In the last two years, the Obama administration has published hundreds of new regulations that are technically illegal because they were not reported to Congress as required under law, a new analysis has found.
According to
The Washington Post, the rules, as well as an estimated 1,800 other regulations, should not be in effect, but there is little lawmakers or the courts can do to change the situation or "the obscure, Byzantine process used to create federal regulations."
"It's pretty apparent that the system is broken," Curtis Copeland, a retired Congressional Research Service staffer who discovered and analyzed the issue, told the Post. "It would seem this is one area where congressional Republicans and Democrats could get together and say: 'This is crazy. We can fix this.'"
A 1996 statute requires that most federal rules are to be reported to the House and Senate in paper form and also to the General Accountability Office electronically.
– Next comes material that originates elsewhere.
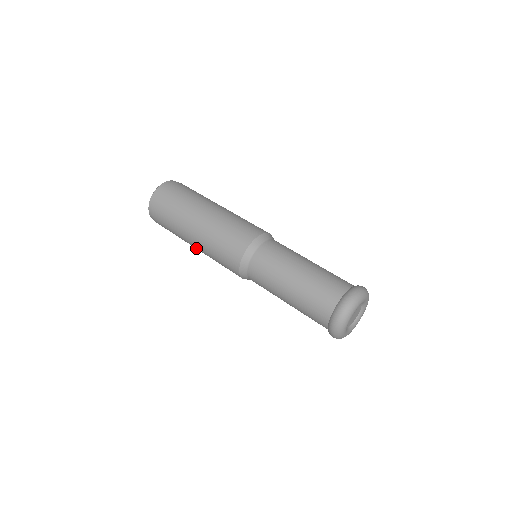
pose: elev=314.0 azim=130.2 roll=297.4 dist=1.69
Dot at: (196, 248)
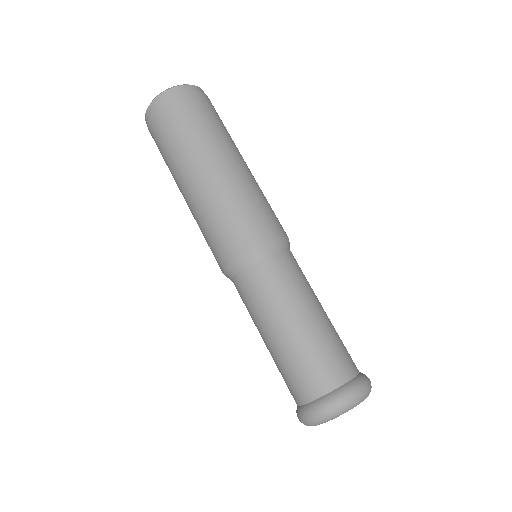
Dot at: occluded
The original intent of the law was to give lawmakers the power to overturn new regulations they may have objected to before they took effect.
But since then, Congress only objected to one rule and some have said the law and its bureaucratic requirements have become a hassle and confusing, according to the Post.
From 2012, the Obama administration stopped following the procedure altogether, either because of bureaucratic oversight or because some regulations were considered too insignificant to be reported.
However, failing to report many of the rules is a "technical violation" of the statute, "and the law says they can't take effect," Robert Cramer, the GAO's managing associate general counsel, told the Post.
It appears nothing can be done to address the situation because lawmakers and courts cannot step in to demand that agencies submit the required paperwork: Congress barred unreported regulations from judicial review, as did two federal appeals courts, according to the Post.
Meanwhile, by November 2011, the GAO stopped tracking all but the biggest new regulations as a result of staff cuts, though the Office of Management and Budget has said that 43 "significant" rules slipped through the cracks and went unreported, six of which were considered major.
The Defense Department, Coast Guard, and Federal Aviation Administration accounted for more than a third of the rules that were published in the Federal Register in 2012 and 2013 but were never filed with the GAO, Copeland's analysis showed.
Past efforts to revise the law's reporting requirements have failed, the White House views it as an agency responsibility, and the OMB told the Post that it does not oversee the rules submissions of other agencies.
"The Congressional Rules Act states that the responsibility to report to Congress and GAO lies with the rulemaking agency," Emily Cain, a spokeswoman for the OMB, told the Post.